This was written in 2003. It is reproduced here in case it is still useful, but expect things to have changed by now.
Some Random Babbling
Up until now, there has not been much/any information on the web about cross compiling python modules. I hope to rectify (at least a sub-set of) that problem.
This page focuses on cross-compiling on a linux host to a win32 target, using the mingw32 cross-compiler
. (If you run debian, simply apt-get install mingw32.) The information was mainly gleaned from Instructions for Python Extensions with GCC/mingw32
which focuses on building modules with the win32 native mingw32 compiler.
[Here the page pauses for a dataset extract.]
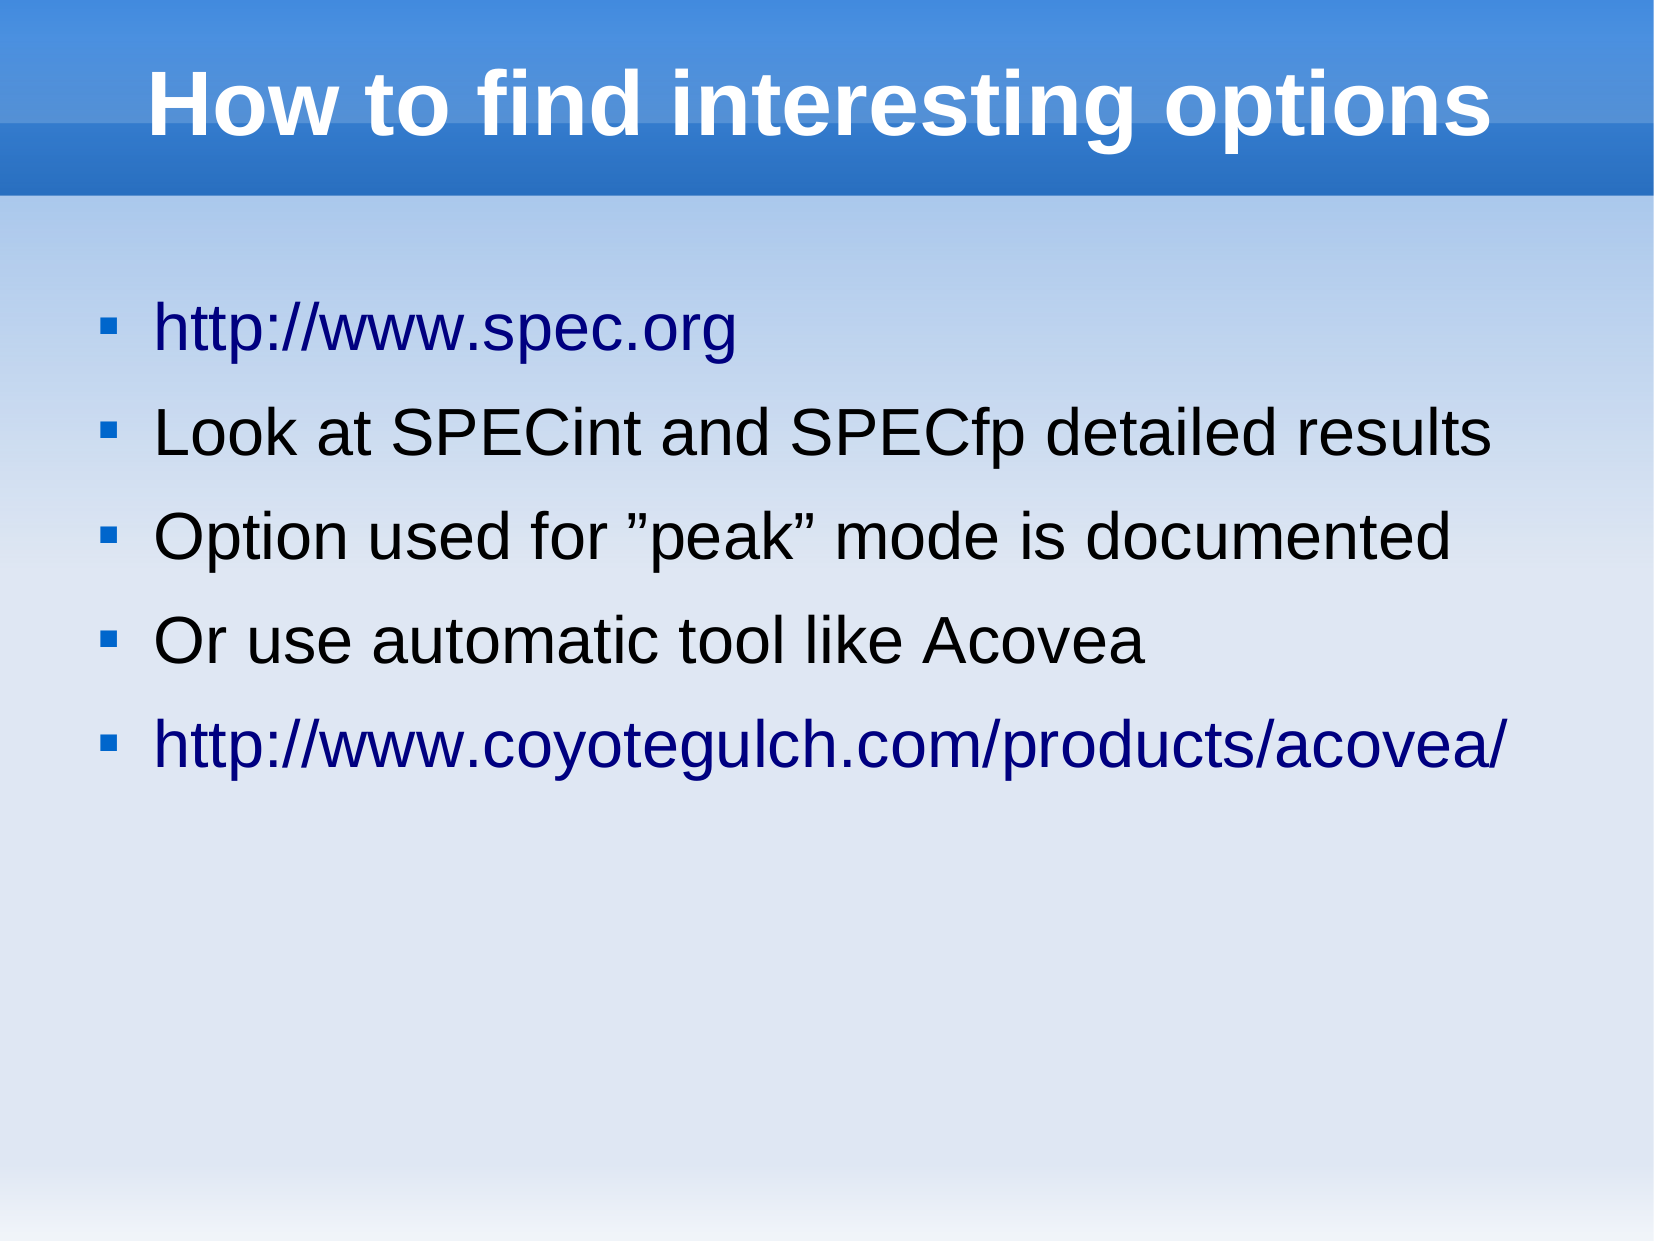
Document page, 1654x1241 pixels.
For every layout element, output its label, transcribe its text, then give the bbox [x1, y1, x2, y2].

list http://www.spec.org Look at SPECint and SPECfp detailed results Option used for ”peak” mode is documented Or use automatic tool like Acovea http://www.coyotegulch.com/products/acovea/ [82, 290, 1571, 1094]
title How to find interesting options [76, 7, 1565, 200]
picture [0, 0, 1654, 1241]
In addition, all the files available there are only for Python 1.5.
Ideally, one could just specify some sort of cross-compilation arg to distutils. However (as of Python 2.3), no such option exists. Therefore, we will have to make do with a Makefile.
There are 3 general things that must be taken into account when cross-compiling:
- Using the cross-compiler and related tools instead of the standard ones.
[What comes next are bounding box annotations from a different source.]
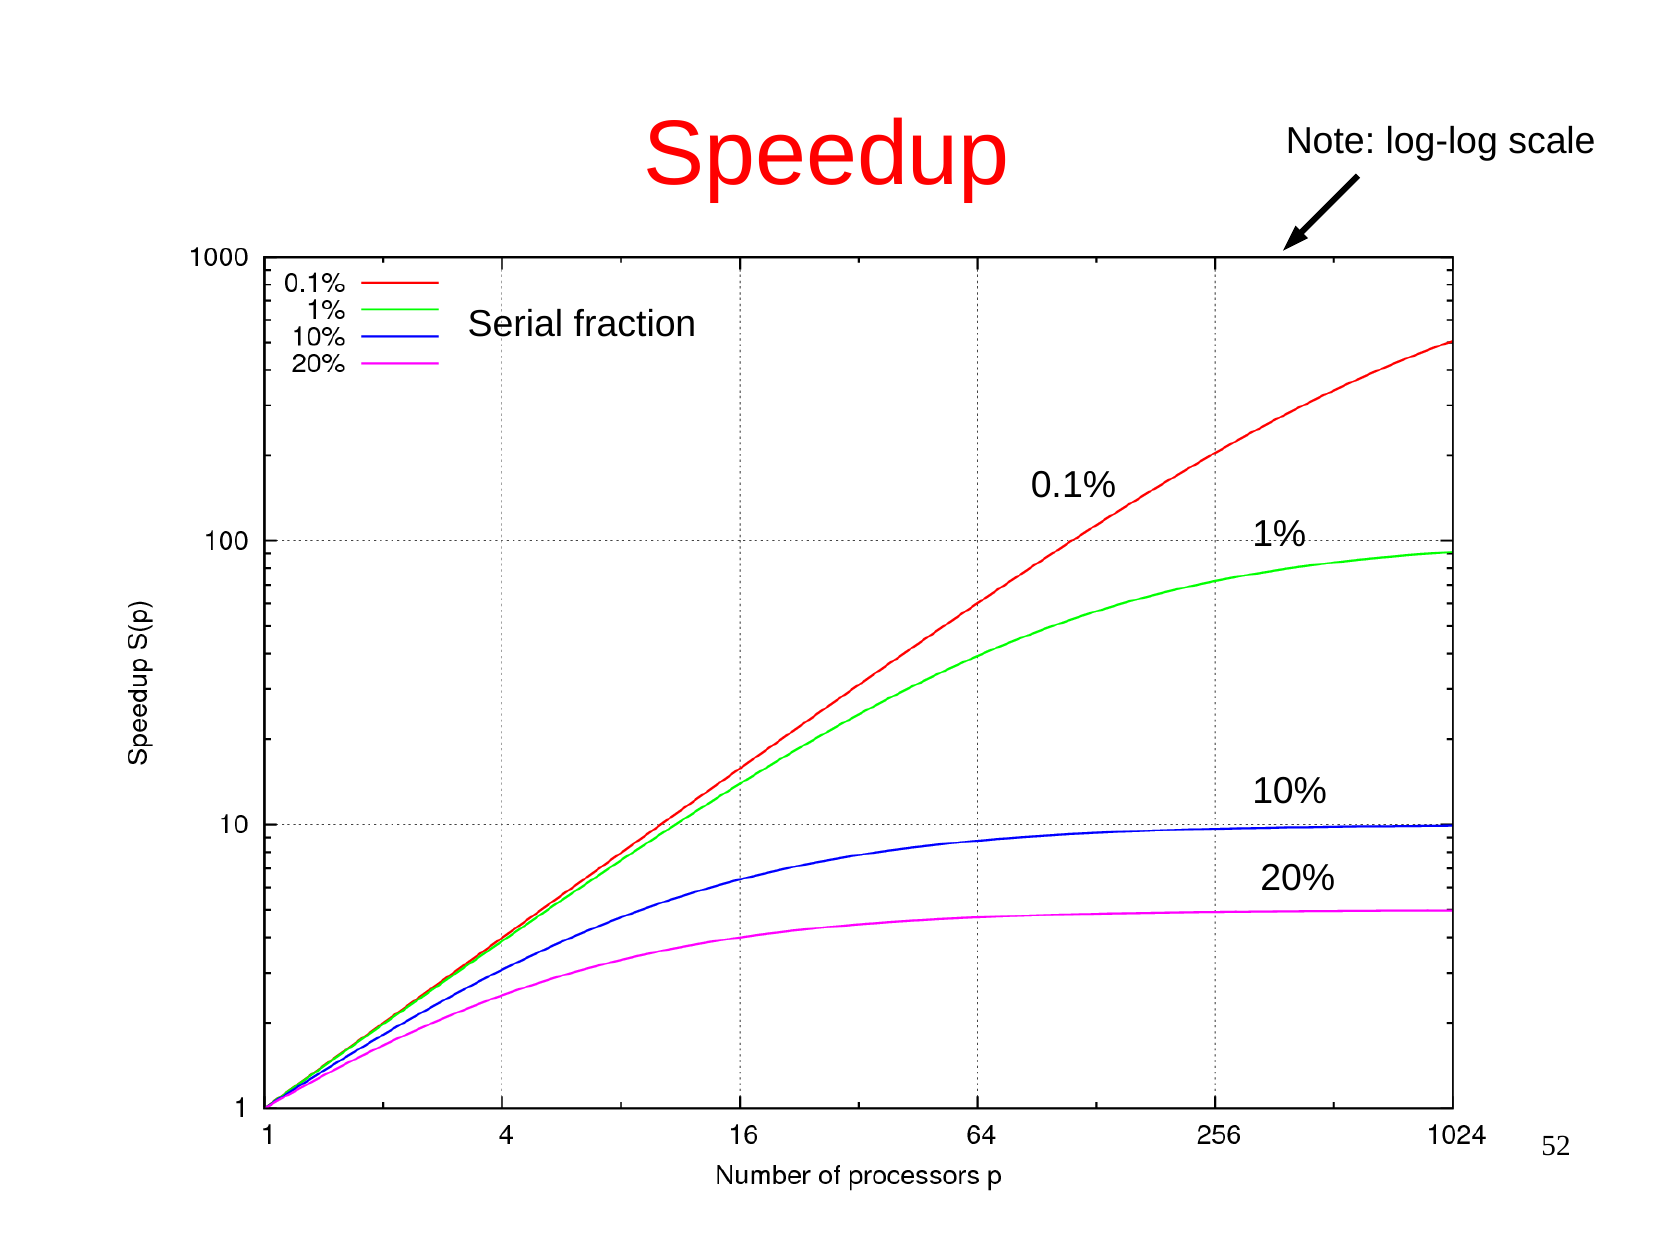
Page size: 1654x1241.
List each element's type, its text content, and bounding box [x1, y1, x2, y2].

text_box Note: log-log scale [1271, 112, 1611, 170]
text_box 1% [1237, 505, 1322, 563]
text_box Serial fraction [450, 292, 751, 356]
title Speedup [82, 49, 1571, 257]
text_box 0.1% [1015, 455, 1131, 513]
text_box 10% [1237, 761, 1342, 819]
picture [116, 224, 1501, 1194]
text_box 20% [1245, 849, 1351, 906]
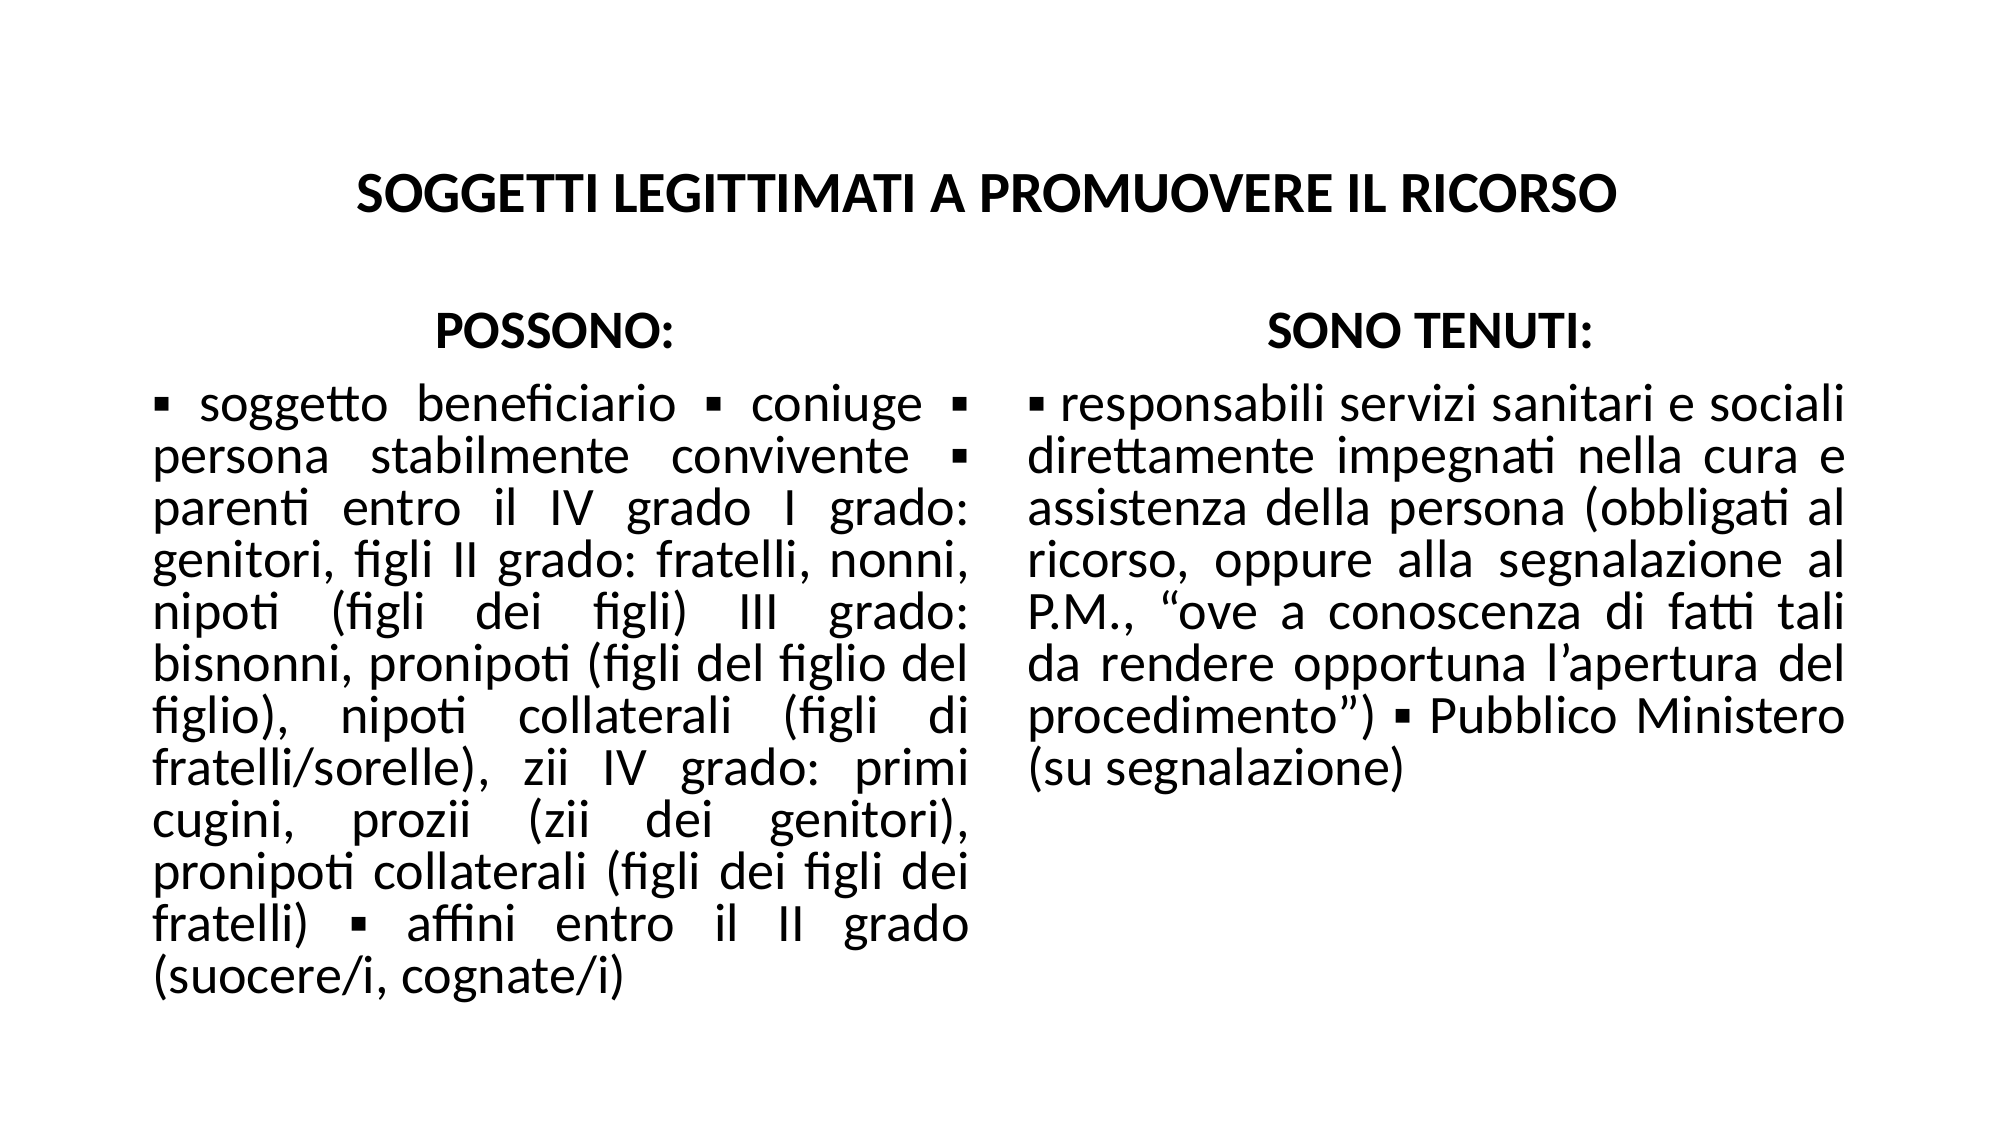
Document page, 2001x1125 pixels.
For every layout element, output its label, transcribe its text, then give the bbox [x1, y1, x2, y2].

list SONO TENUTI: ▪ responsabili servizi sanitari e sociali direttamente impegnati nella cura e assistenza della persona (obbligati al ricorso, oppure alla segnalazione al P.M., “ove a conoscenza di fatti tali da rendere opportuna l’apertura del procedimento”) ▪ Pubblico Ministero (su segnalazione) [1012, 299, 1863, 1014]
title SOGGETTI LEGITTIMATI A PROMUOVERE IL RICORSO [125, 120, 1851, 268]
list POSSONO: ▪ soggetto beneficiario ▪ coniuge ▪ persona stabilmente convivente ▪ parenti entro il IV grado I grado: genitori, figli II grado: fratelli, nonni, nipoti (figli dei figli) III grado: bisnonni, pronipoti (figli del figlio del figlio), nipoti collaterali (figli di fratelli/sorelle), zii IV grado: primi cugini, prozii (zii dei genitori), pronipoti collaterali (figli dei figli dei fratelli) ▪ affini entro il II grado (suocere/i, cognate/i) [137, 299, 988, 1014]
- Using the target's libraries and includes instead of the host's.
- Mingw32 specific: mingw32 doesn't accept the .lib files that are included in the standard win32 python distribution. A slightly modified version of the lib2def.py script from the previously mentioned page is needed to solve this one.
- First, get the Python win32 installer. You can either install it on an existing windows partition(dual-boot), with vmware, wine, or just extract the relevant bits with unzip.
- Grab my updated lib2def.py, example Makefile, and example .def file.
- Modify the neccessary bits in the makefile:
- CC, NM, DLLWRAP, DLLTOOL: The cross-compiler and its tools.
- PYVER: The target version of python, in <MAJOR><MINOR> form.
- PYDIR: Where you installed the target version of python.
- INCLUDES, LDFLAGS, LIBS: You can add additional libraries here, if needed.
- MODULE: Your extension module name.
- INPUT: The object files which make up your module.
- Other variables: Probably shouldn't need modification.
- Modify the .def file: Put in your module's name, give the file the correct name.
- Cross fingers and run make -f mingw32-cross.mak
The information on this page has been successfully used with Python2.3 and Mingw32 api 2.3 / gcc 3.2.1. Your milage may vary.